Caribe was lots of fun, Frager recalls, but not without its challenges. The strain of constantly being on the road, he says, took its toll on him. His wife of 30 years, Susan, was diagnosed with multiple sclerosis shortly after they wed, and he wanted to be home with her, supporting her.

The seedier aspects of being a touring musician, paired with his itch to return to his role as a “family man,” eventually called Frager away from the band — and toward church.

For 15 years, Frager served as music director of Lawrence’s Unity Church, a job he loved. Last week, he finally retired, spurred in part by his old friend and bandmate, Goolsby.

Goolsby, who now lives in Omaha, has been battling pancreatic cancer for four years now. When Frager visited him a few weeks back and offered to lend his horn talents for a recording Goolsby was working on, he realized that perhaps it was time for a change — in his career, in his calling.

He had hoped, by helping his ailing friend wrap up his latest project, that “just the thought of finishing” might buy Goolsby a few extra days. Or at least give his remaining days a sense of closure, of accomplishment.

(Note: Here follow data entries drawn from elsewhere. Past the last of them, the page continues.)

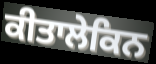
ਕੀਤਾਲੇਕਿਨ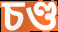
চণ্ড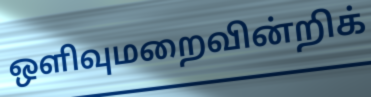
ஒளிவுமறைவின்றிக்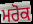
ਮਰੋਕ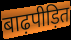
बाढ़पीड़ित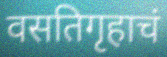
वसतिगृहाचं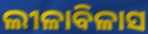
ଲୀଳାବିଳାସ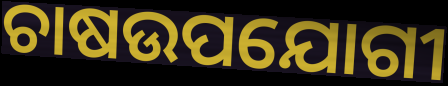
ଚାଷଉପଯୋଗୀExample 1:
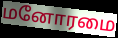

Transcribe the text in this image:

மனோரமை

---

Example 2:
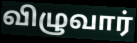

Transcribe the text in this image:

விழுவார்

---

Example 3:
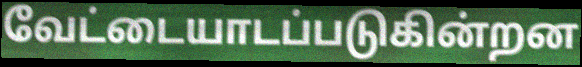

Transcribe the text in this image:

வேட்டையாடப்படுகின்றன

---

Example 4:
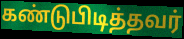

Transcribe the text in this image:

கண்டுபிடித்தவர்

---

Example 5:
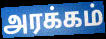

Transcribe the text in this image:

அரக்கம்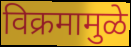
विक्रमामुळे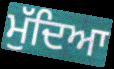
ਮੁੱਦਿਆ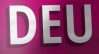
DEU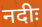
नदीः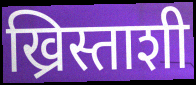
ख्रिस्ताशी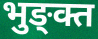
भुङ्क्तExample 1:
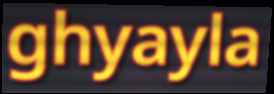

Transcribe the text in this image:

ghyayla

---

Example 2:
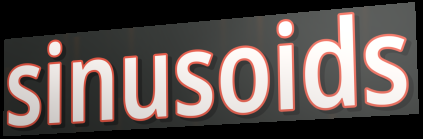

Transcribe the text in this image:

sinusoids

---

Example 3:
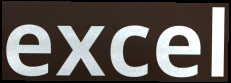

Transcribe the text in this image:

excel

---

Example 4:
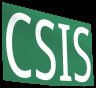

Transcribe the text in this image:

CSIS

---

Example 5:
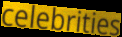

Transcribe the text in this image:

celebritiesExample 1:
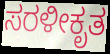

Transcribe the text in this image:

ಸರಳೀಕೃತ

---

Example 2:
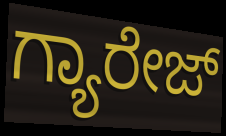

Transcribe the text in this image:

ಗ್ಯಾರೇಜ್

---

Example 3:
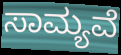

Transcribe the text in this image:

ಸಾಮ್ಯವೆ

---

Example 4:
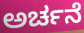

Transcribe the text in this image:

ಅರ್ಚನೆ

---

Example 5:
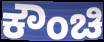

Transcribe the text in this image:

ಕೌಂಚಿ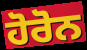
ਹੋਰੋਨ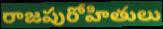
రాజపురోహితులు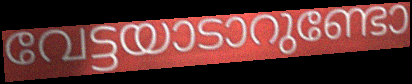
വേട്ടയാടാറുണ്ടോ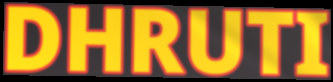
DHRUTI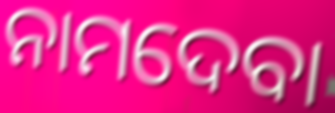
ନାମଦେବାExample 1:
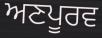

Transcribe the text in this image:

ਅਣਪੂਰਵ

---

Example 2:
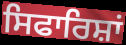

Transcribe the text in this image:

ਸਿਫਾਰਿਸ਼ਾਂ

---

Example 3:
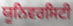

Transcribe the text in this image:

ਯੂਨਿਵਰਸਿਟੀ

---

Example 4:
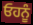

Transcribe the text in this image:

ਓਹਨੂੰ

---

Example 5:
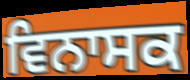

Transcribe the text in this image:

ਵਿਨਾਸਕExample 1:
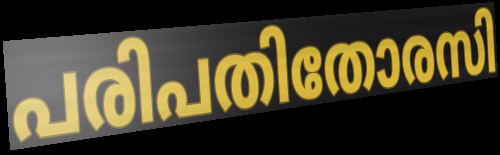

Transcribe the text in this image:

പരിപതിതോരസി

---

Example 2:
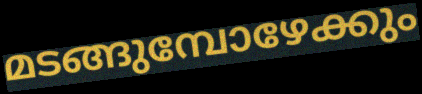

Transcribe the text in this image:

മടങ്ങുമ്പോഴേക്കും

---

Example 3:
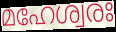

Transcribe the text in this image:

മഹേശ്വരഃ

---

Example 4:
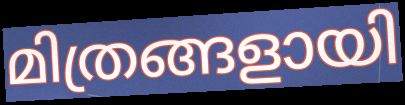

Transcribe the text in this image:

മിത്രങ്ങളായി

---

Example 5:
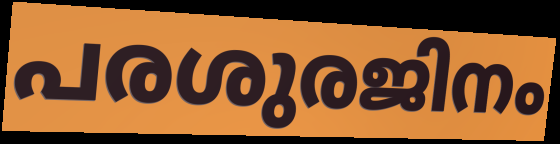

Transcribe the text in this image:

പരശുരജിനം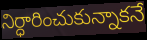
నిర్ధారించుకున్నాకనే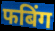
फबिंगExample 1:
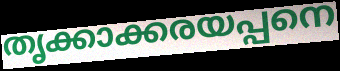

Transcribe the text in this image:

തൃക്കാക്കരയപ്പനെ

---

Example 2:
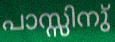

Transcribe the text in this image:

പാസ്സിനു്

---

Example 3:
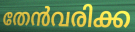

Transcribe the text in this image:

തേൻവരിക്ക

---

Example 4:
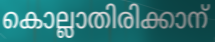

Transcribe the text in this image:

കൊല്ലാതിരിക്കാന്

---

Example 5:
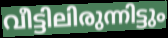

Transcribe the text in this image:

വീട്ടിലിരുന്നിട്ടും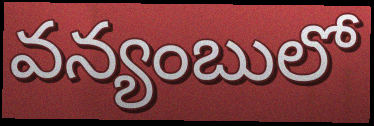
వన్యంబులో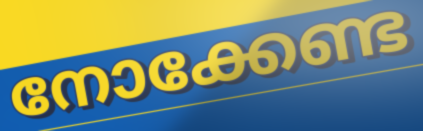
നോക്കേണ്ട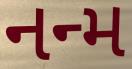
નન્મ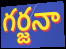
గర్జనాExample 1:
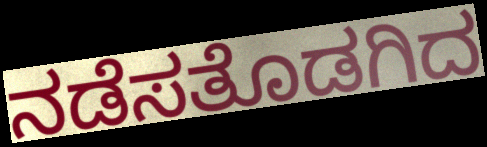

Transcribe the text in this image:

ನಡೆಸತೊಡಗಿದ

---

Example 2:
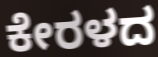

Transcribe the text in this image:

ಕೇರಳದ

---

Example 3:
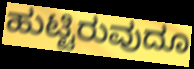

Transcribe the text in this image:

ಹುಟ್ಟಿರುವುದೂ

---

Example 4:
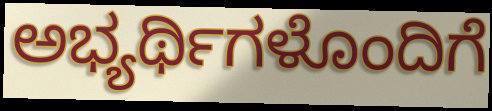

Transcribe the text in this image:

ಅಭ್ಯರ್ಥಿಗಳೊಂದಿಗೆ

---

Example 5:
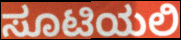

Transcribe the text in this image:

ಸೂಟಿಯಲಿ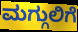
ಮಗ್ಗುಲಿಗೆ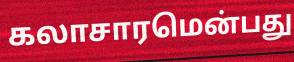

“And because of that feeling, when I came home, I just said, ‘Fifteen years is enough. I want to take my music, I want to do some things to soothe people’s pain,’” Frager recalls.

Lately, he’s been busy playing gigs with Lawrence’s Kim and the Quake, also keeping up with an especially active and adorable Maine Coon kitten at the Lawrence home he shares with his wife and son.

He’s not sure if Goolsby will make it to March’s induction ceremony. He knows the band likely won’t perform, but is instead opting to produce a video montage of TV appearances and performances over the years to screen at the ceremony.

“Everybody in the band’s happy, excited about it,” Frager says of the induction. “It’s like a family, and we were together for a couple decades and then we kind of just drifted apart.”

His hope, with the upcoming induction ceremony, is to bring that family together again.

In the meantime, Frager is grateful that he’s still able to play — and share his music with the people and community he loves. Frager, now 62, says he’s taking a page from the book of his late friend Clyde Bysom, who remained active in several Lawrence bands well into his 90s before passing away at 97 last year.

His horn, Frager says, keeps him healthy.

“So, to be able to still be out there playing after all this time, it’s a gift,” he says. “It is really, really a gift.”